How-to solve two canonical links in Drupal 7?

What you can do when your D7 have two canonical links?

When I finish a new project and put it on the air, I check all links looking for some mistakes like a wrong URL, a bad typed character or just a bad link. I don’t know something so bad like a broke link or that sign showing a broke image in an empty space. Is terrible (for me).

In my last project I followed the same how-to: put the website’s URL in the W3C Link Checker, walk to the kitchen to bring a big mug of coffee, sit and wait. After five minutes, surprise: every page had a wrong link. Checking the project looking these links, I can’t see nothing wrong. Just in case, I recheck the pages using another tool (LinkChecker) but the problems persist.

So, I stopped for check the source code of some pages and I found two canonical links in each page: the first was correct but the second with a wrong address where the language prefix was posted two times (that was a multi language project). The first link I know where it came: from the Metatag module, a great module to manage all kind of information to improve SEO in Drupal websites (it’s a really wonderful module). And the second? Who is the father of that crazy thing? To eliminate some suspicious things, I disabled some modules like Global Redirect but the problem persist (and I spend a couple hours with this issue).

Searching the web, I found the secret (ok, no so secret, but…): Drupal 7 automatically make a canonical link for every page and put it in the header. It’s great when you don’t use another module to manage this kind of information. With two canonical links, the search engines could be crazy and, in some way, put my articles in their ranking down. Another bad thing: Drupal don’t use the absolute URL to create the canonical links, just a relative URL (to change it you need to uncomment the base url line in settings.php). So, the final solution was disappear with the Drupal’s canonical links and use just the Metatag option. But, how?

The trick: use the force and take out the canonical links

In Drupal 7 every page use the html.tpl.php file and there’s the $head variable used to print all metatags. So, if I disabled this variable, my problems are gone, right? Wrong! This variable print more than canonical links and it’s not a good idea to remove it (but if you like some kind of punishment, you can write every piece of information inside of your theme). The solution I found at Drupal’s API website: the html_head_alter hook. With it and a small function inside my template.php file I solved the problem. Look it:

function mytheme_html_head_alter(&$head_elements){
    unset($head_elements['drupal_add_html_head_link:canonical:</node/1>;']);
}

The code above solved the problem just for the node 1 but I need for every node (or page). The answer is:

function mytheme_html_head_alter(&$head_elements){
    foreach (preg_grep('/^drupal_add_html_head_link:canonical:</', array_keys($head_elements)) as $key) {
         unset($head_elements[$key]);
    }
}

Just a looping and a regular expression to remove the canonical links for every page and now, I can use the Metatag module like a charm. This approach is valid for any information that Drupal put inside the header like shortlinks, generator, etc (to find which value that you can remove, use a simple print_r($head_elements inside of the function).

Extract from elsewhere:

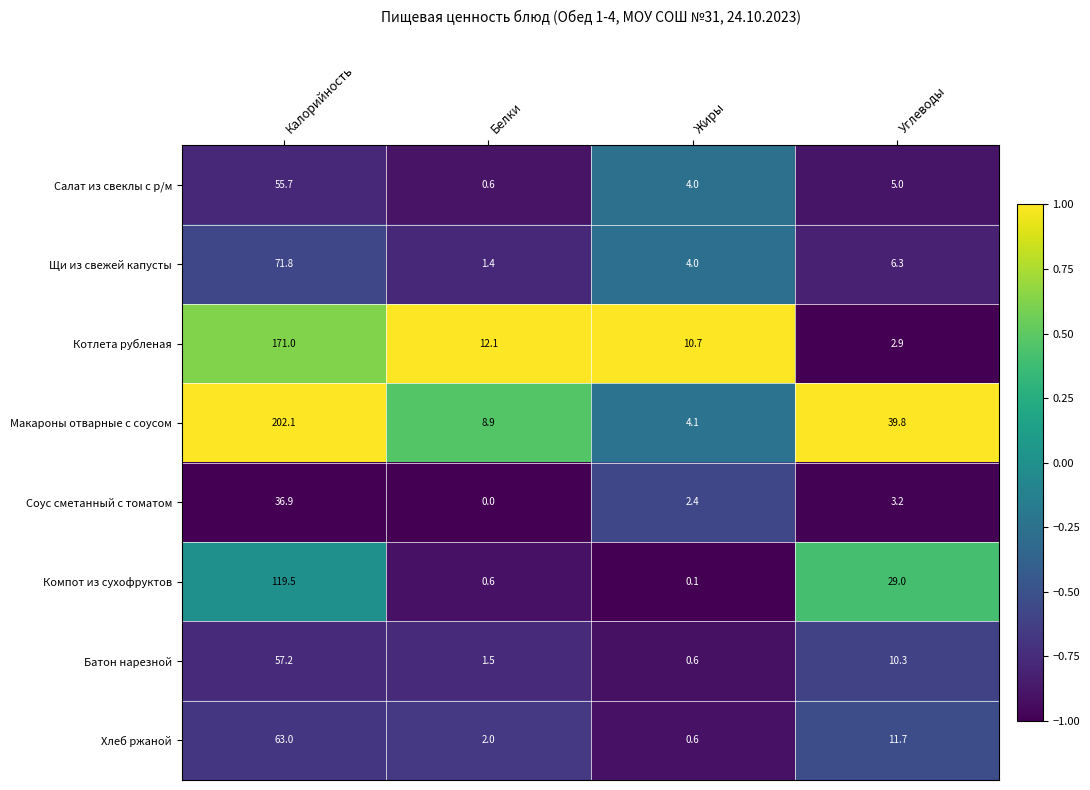

At which label is Макароны отварные с соусом closest to 103?

Углеводы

If you have the same problem, cut and paste the function above and put it in your template.php file changing “mytheme” for your theme’s name. But don’t forget: install a module to manage the canonical links. Search engines like it so much.

Good luck.

1 comentário em “How-to solve two canonical links in Drupal 7?

  1. Ranjeesh

    Thank You Very Much. Exact Problem with the exact modules in reference. I applied your fix on our site and it worked like a charm.